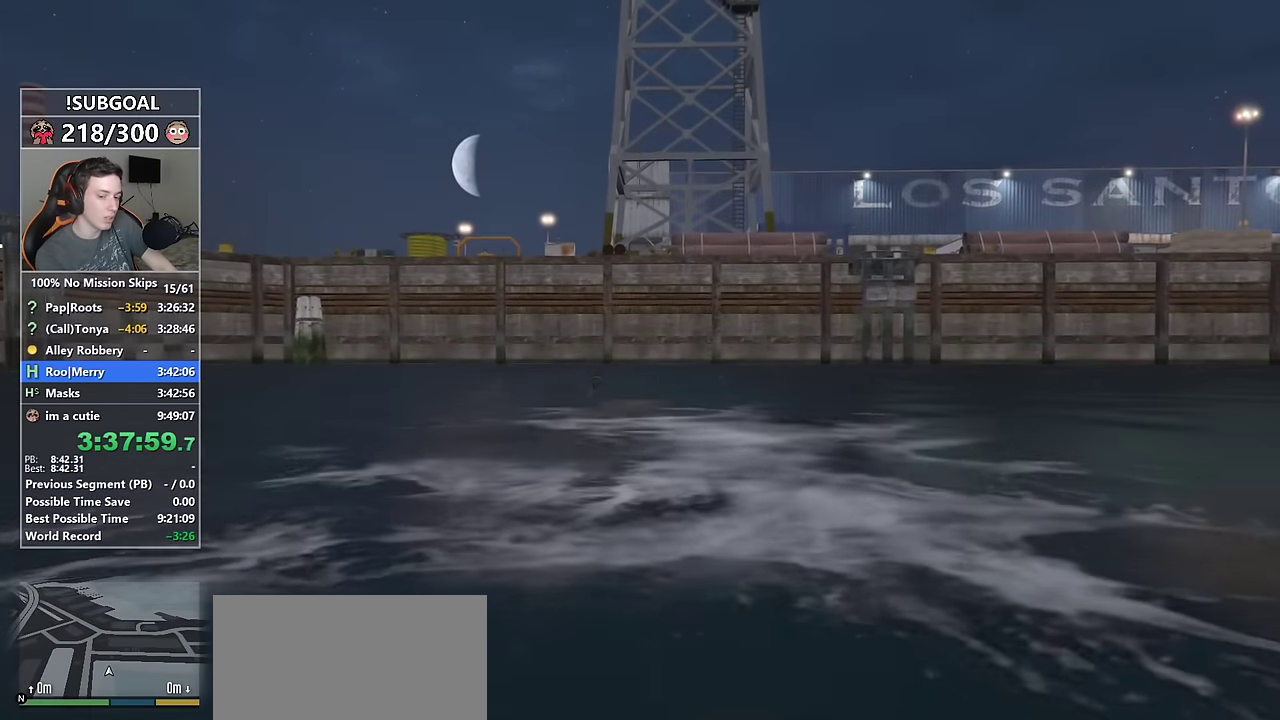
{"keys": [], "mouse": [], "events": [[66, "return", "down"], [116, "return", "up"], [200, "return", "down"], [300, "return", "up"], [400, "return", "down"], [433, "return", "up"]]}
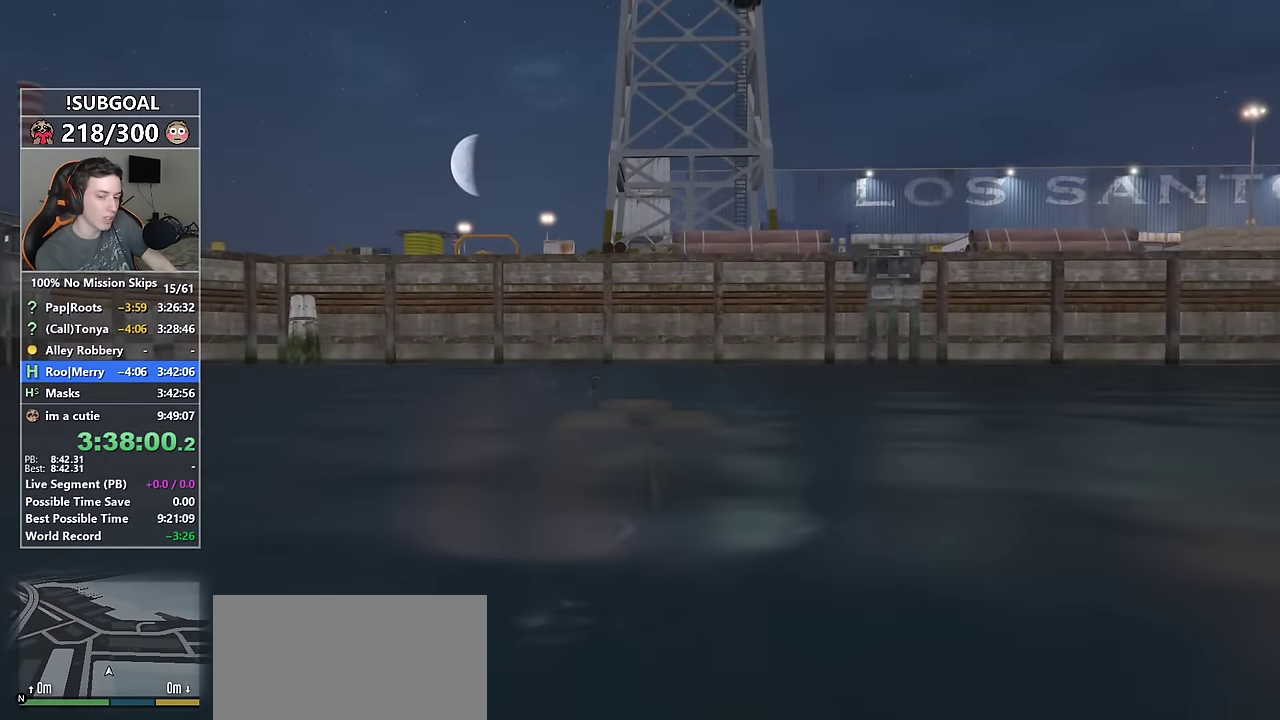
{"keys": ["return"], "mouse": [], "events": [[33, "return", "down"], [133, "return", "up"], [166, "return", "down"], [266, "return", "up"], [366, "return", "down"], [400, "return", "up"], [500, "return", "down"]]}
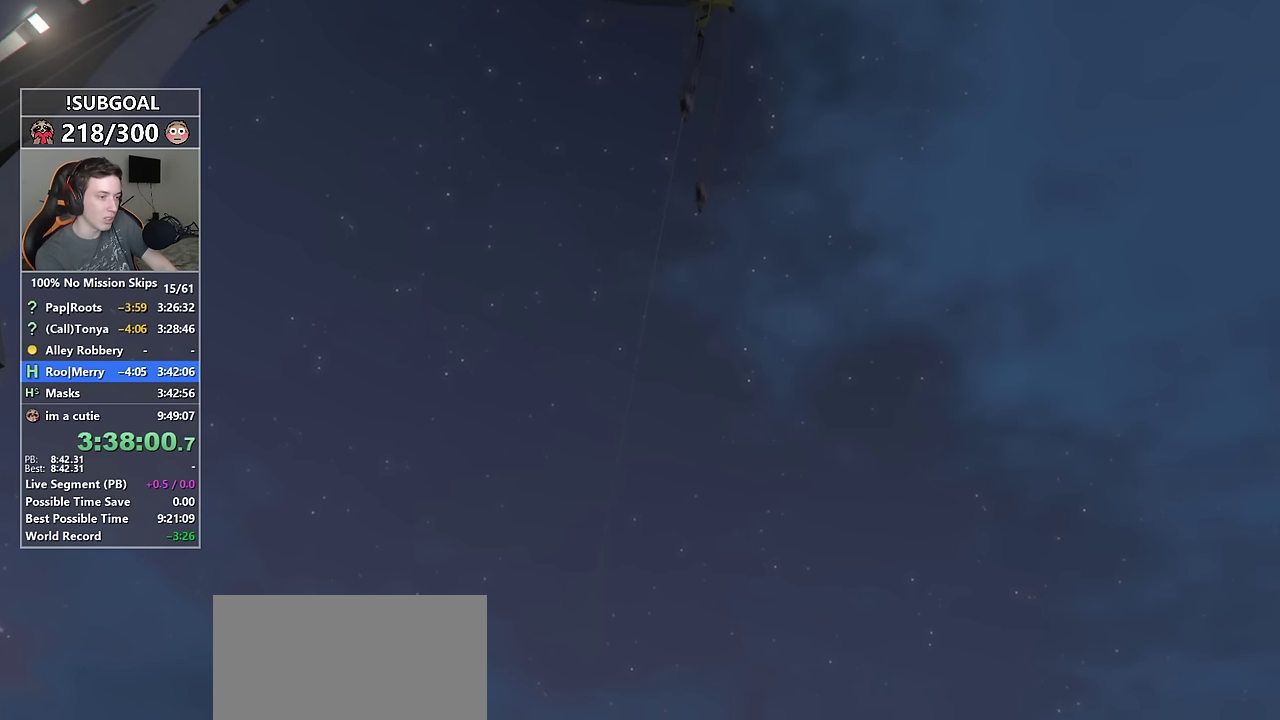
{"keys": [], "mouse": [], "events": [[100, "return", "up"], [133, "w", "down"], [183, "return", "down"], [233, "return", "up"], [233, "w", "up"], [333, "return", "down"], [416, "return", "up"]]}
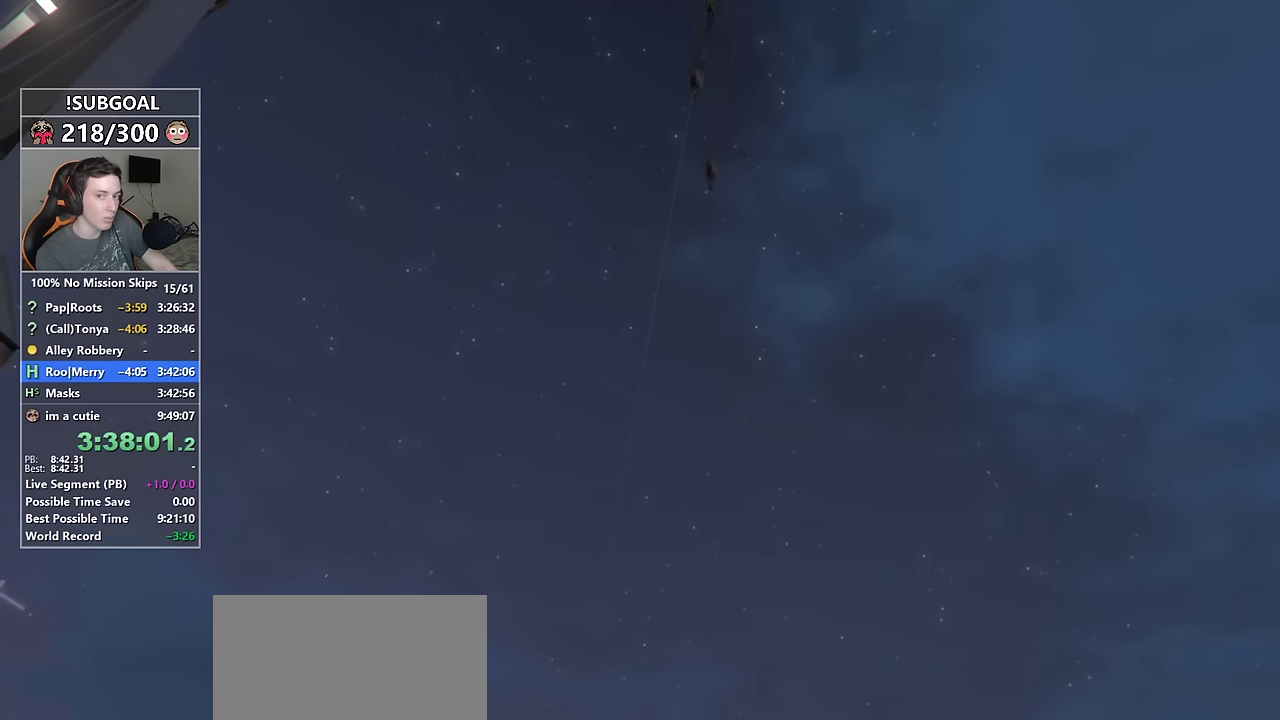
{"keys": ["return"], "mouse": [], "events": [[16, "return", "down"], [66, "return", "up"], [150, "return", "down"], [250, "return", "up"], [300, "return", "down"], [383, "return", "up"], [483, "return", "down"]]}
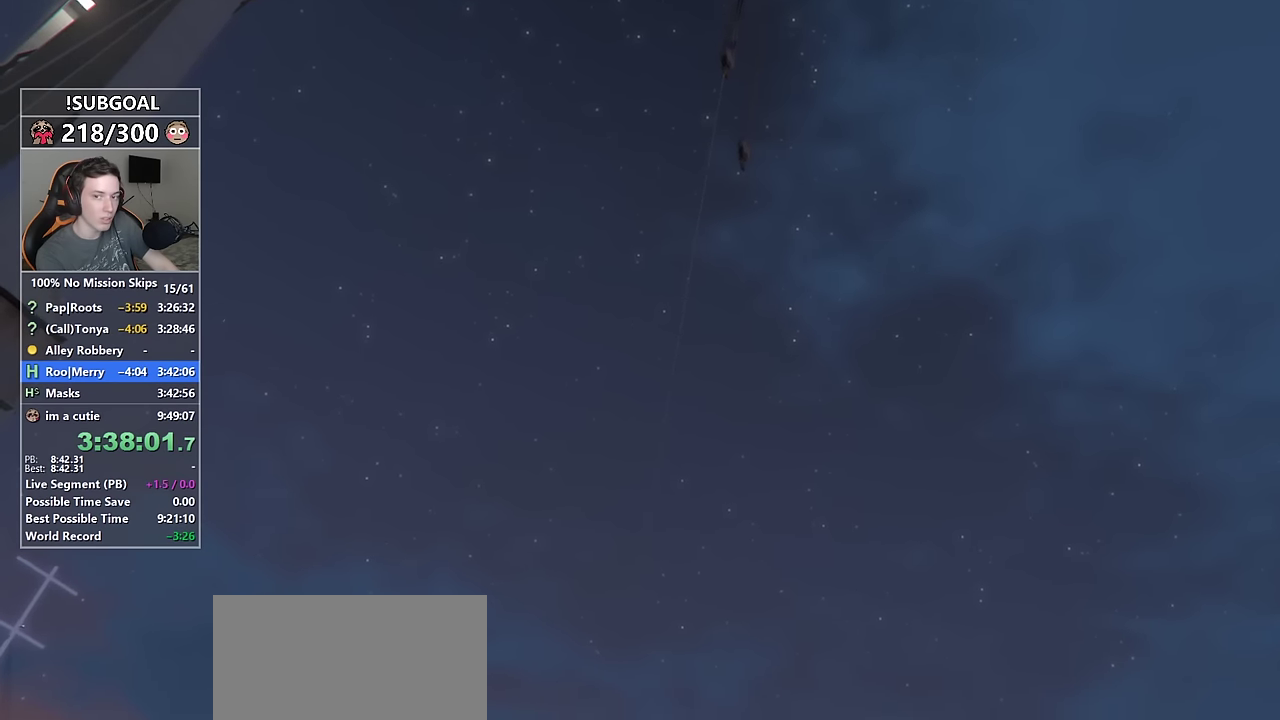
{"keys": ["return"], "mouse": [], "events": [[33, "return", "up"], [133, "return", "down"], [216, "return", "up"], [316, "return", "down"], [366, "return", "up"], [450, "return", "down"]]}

Aim of the task:
Return the whole listing exactly, minus its pictures.

Task output:
{"keys": [], "mouse": [], "events": [[66, "return", "down"], [116, "return", "up"], [200, "return", "down"], [300, "return", "up"], [400, "return", "down"], [433, "return", "up"]]}
{"keys": ["return"], "mouse": [], "events": [[33, "return", "down"], [133, "return", "up"], [166, "return", "down"], [266, "return", "up"], [366, "return", "down"], [400, "return", "up"], [500, "return", "down"]]}
{"keys": [], "mouse": [], "events": [[100, "return", "up"], [133, "w", "down"], [183, "return", "down"], [233, "return", "up"], [233, "w", "up"], [333, "return", "down"], [416, "return", "up"]]}
{"keys": ["return"], "mouse": [], "events": [[16, "return", "down"], [66, "return", "up"], [150, "return", "down"], [250, "return", "up"], [300, "return", "down"], [383, "return", "up"], [483, "return", "down"]]}
{"keys": ["return"], "mouse": [], "events": [[33, "return", "up"], [133, "return", "down"], [216, "return", "up"], [316, "return", "down"], [366, "return", "up"], [450, "return", "down"]]}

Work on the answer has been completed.